The MYC OE orthotopic tumors showed a marked increase in MYC protein, but there was no overall increase in tumor growth, and remarkably, they still responded significantly to PORCN inhibition (Figure 5, B and C). Thus, restoration of MYC by overexpression does not rescue tumors from the effects of Wnt inhibition. This could be either because MYC protein is not rate limiting for tumor growth in this setting or because PORCN inhibition was able to drive MYC degradation. Consistent with this Wnt/STOP effect, we found that PORCN inhibition caused a decrease in MYC protein abundance despite no change in ectopic MYC mRNA levels (Figure 5, A and C).
We next determined whether blocking the Wnt/STOP effect on MYC protein altered the response to PORCN inhibition. The abundance of MYC T58A did not change upon PORCN inhibition (Figure 5C), and tumors with stabilized MYC grew larger and showed a partial response to PORCN inhibition (Figure 5B). Taken together, these findings indicate that, in addition to regulating MYC transcription, inhibiting Wnt signaling regulates the growth of the tumors by directly regulating MYC protein abundance via a GSK-dependent mechanism. Further, the finding that tumors with stabilized and overexpressed MYC still partially respond to PORCN inhibition shows that Wnts regulate the growth of pancreatic tumors via both Myc-dependent and Myc-independent pathways. This is similar to findings in the murine intestine, in which MYC is essential for the oncogenic effects of APC deletion (36), but alone is insufficient to drive tumorigenesis (37).

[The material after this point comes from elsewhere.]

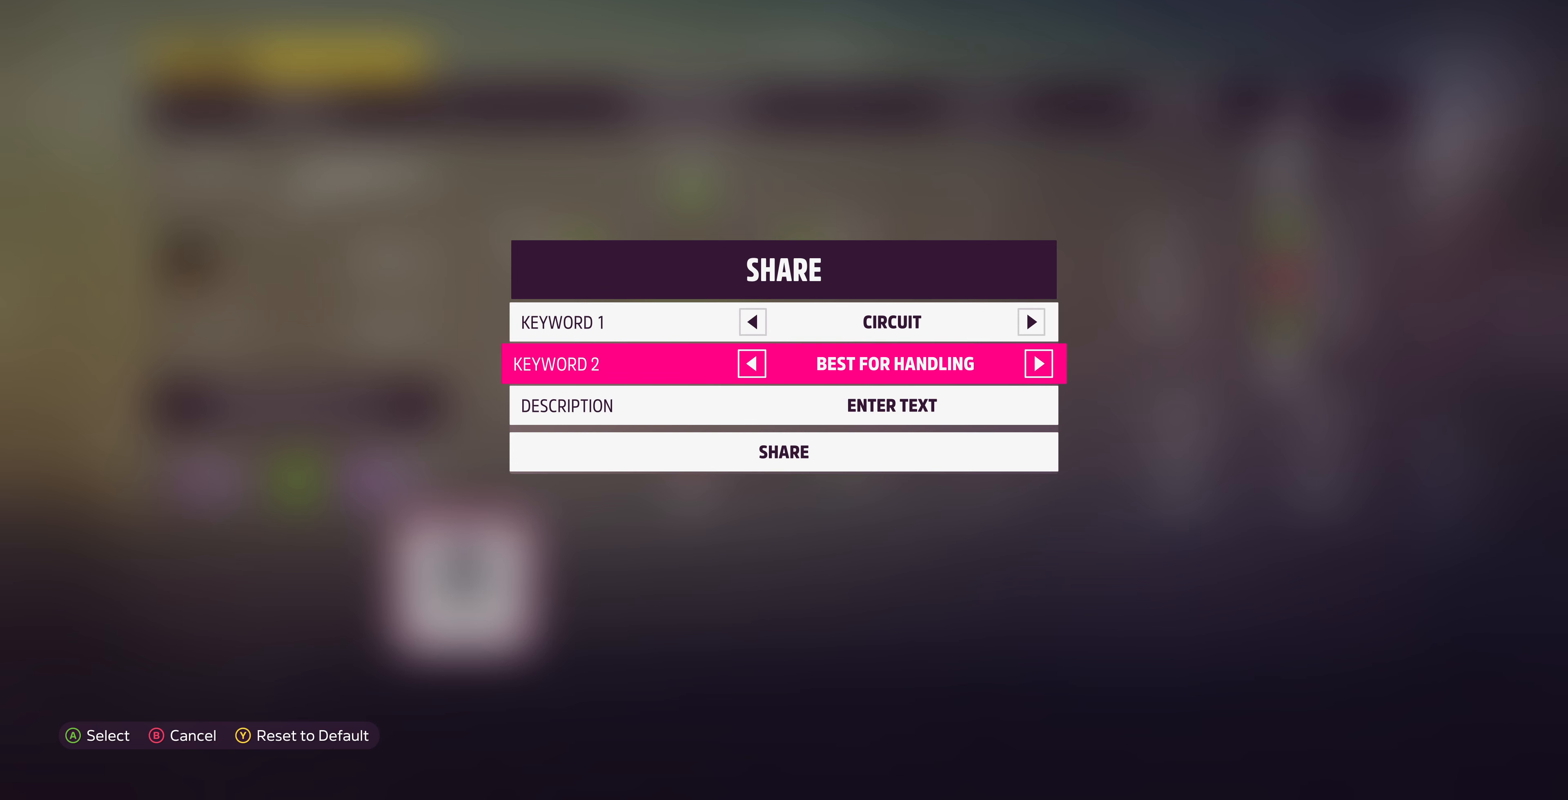
{"buttons": [], "left_stick": "center", "right_stick": "center", "events": [[167, "DPAD_RIGHT", "down"], [367, "DPAD_RIGHT", "up"]]}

Distinguishing between Myc-dependent and Myc-independent regulation of Wnt target genes. To directly identify MYC-independent and MYC-dependent WNT target genes, we performed an additional set of RNA-Seq experiments to examine gene expression changes in orthotopic tumors generated from HPAF-II WT, MYC OE, or MYC T58A cells. We selected as the time points 0, 8, and 56 hours after the start of therapy to allow us to examine early direct targets of both Wnt/β-catenin and Wnt/GSK3/MYC signaling. Consistent with the previous experiment, ETC-159 treatment reduced MYC protein by approximately 70% in 56 hours in HPAF-II WT tumors, while protein levels in MYC T58A tumors showed no decrease (Figure 6A).

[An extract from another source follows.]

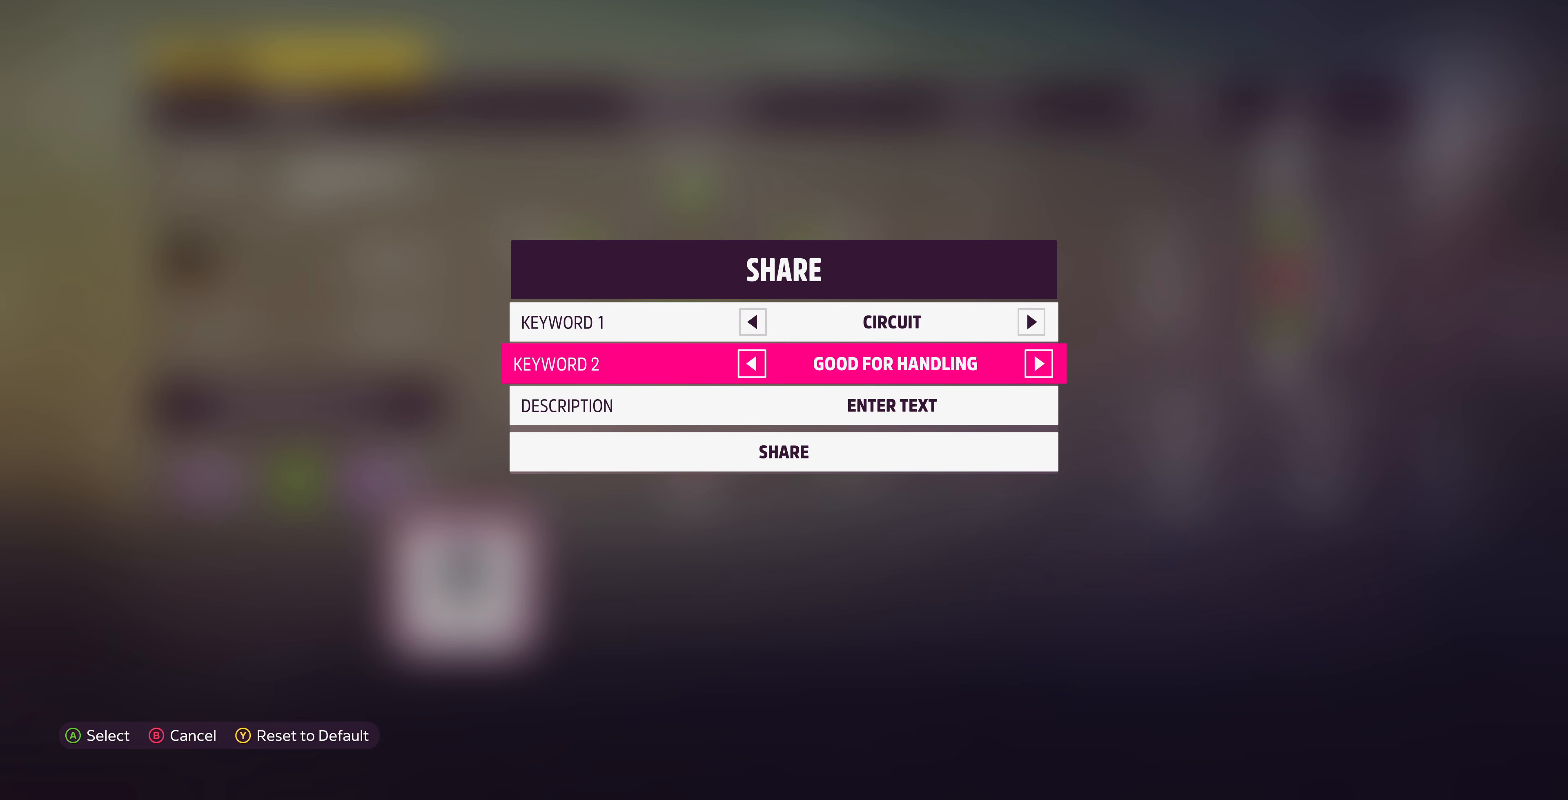
{"buttons": ["DPAD_RIGHT"], "left_stick": "center", "right_stick": "center", "events": [[100, "DPAD_RIGHT", "down"], [267, "DPAD_RIGHT", "up"], [400, "DPAD_RIGHT", "down"]]}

The majority of early responding Wnt-activated genes are MYC independent. (A) Treatment with ETC-159 for 56 hours reduces the protein abundance of MYC in HPAF-II WT xenografts, but not HPAF-II T58A xenografts. Ratios of MYC levels to β-actin levels for each lane are indicated. (B) The majority of Wnt-activated genes are MYC independent. Wnt-activated genes were classified as either MYC dependent or MYC independent based on whether they responded differently to ETC-159 treatment (interaction test, q value < 10%) across the 3 xenograft models studied (HPAF-II, MYC OE, and MYC T58A). (C) MYC-dependent and -independent Wnt-activated genes in each time-series cluster regulate distinct biological processes (gene ontology: biological process) (hypergeometric test). Annotated WNT target genes (i.e. Wnt signaling and anterior/posterior patterning) are MYC independent. Ribosome biogenesis and cell-cycle genes are regulated both by MYC-dependent and -independent pathways. (D) Representative examples of early responding MYC-independent Wnt-activated target genes. Expression and log2 fold changes in HPAF-II, MYC OE, and MYC T58A xenograft model systems treated with ETC-159 for 56 hours.
We identified 2,131 genes whose transcriptional response to PORCN inhibition in vivo was dependent on MYC status (FDR < 10%, Supplemental Table 5). These genes, whose response to PORCN inhibition was different among WT, MYC OE, or MYC T58A tumors, were classified as MYC-dependent Wnt target genes. Of these genes, 827 (23%) were found in our set of Wnt-activated genes. For each of the clusters of Wnt-activated genes, we determined the fraction that exhibited MYC-dependent or MYC-independent responses (Figure 6B). The majority of genes that were downregulated most rapidly upon Wnt inhibition (i.e., C9, C10, C20, and C25; TI50 < 20 hours) (Figure 2A) were MYC independent. Selected examples of well-established Wnt-regulated MYC-independent genes, such as AXIN2 and NKD1, are illustrated in Figure 6D, which examines both the relative transcript abundance and the log fold changes. Not surprisingly, the MYC-independent Wnt target genes in C9 were associated with Wnt-signaling pathways and embryonic patterning (Figure 6C).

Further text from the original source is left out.